#### [WORK INSTRUCTIONS]
Write out, from the entries below, exactly the lines that run between the lines holding "candle: present [145,499,174,522]" and "candle holder: none", inclusive, and stop there.

#### [EXERCISE INPUTS]
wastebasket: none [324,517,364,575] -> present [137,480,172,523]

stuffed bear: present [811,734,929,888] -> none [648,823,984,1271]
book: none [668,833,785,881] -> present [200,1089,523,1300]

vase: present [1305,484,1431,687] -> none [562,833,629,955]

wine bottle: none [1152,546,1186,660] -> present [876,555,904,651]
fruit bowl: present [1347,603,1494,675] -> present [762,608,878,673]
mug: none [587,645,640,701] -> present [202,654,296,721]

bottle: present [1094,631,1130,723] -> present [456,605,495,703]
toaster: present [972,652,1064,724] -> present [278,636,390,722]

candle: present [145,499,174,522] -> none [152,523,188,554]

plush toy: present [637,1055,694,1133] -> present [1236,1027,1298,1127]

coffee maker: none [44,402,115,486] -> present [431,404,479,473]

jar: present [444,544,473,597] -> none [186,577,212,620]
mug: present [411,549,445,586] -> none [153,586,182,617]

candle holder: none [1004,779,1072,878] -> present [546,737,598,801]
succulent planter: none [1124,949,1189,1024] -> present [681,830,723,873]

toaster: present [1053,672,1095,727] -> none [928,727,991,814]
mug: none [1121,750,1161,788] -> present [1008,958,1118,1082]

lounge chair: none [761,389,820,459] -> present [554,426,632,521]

#### [OUTPUT BELOW]
candle: present [145,499,174,522] -> none [152,523,188,554]

plush toy: present [637,1055,694,1133] -> present [1236,1027,1298,1127]

coffee maker: none [44,402,115,486] -> present [431,404,479,473]

jar: present [444,544,473,597] -> none [186,577,212,620]
mug: present [411,549,445,586] -> none [153,586,182,617]

candle holder: none [1004,779,1072,878] -> present [546,737,598,801]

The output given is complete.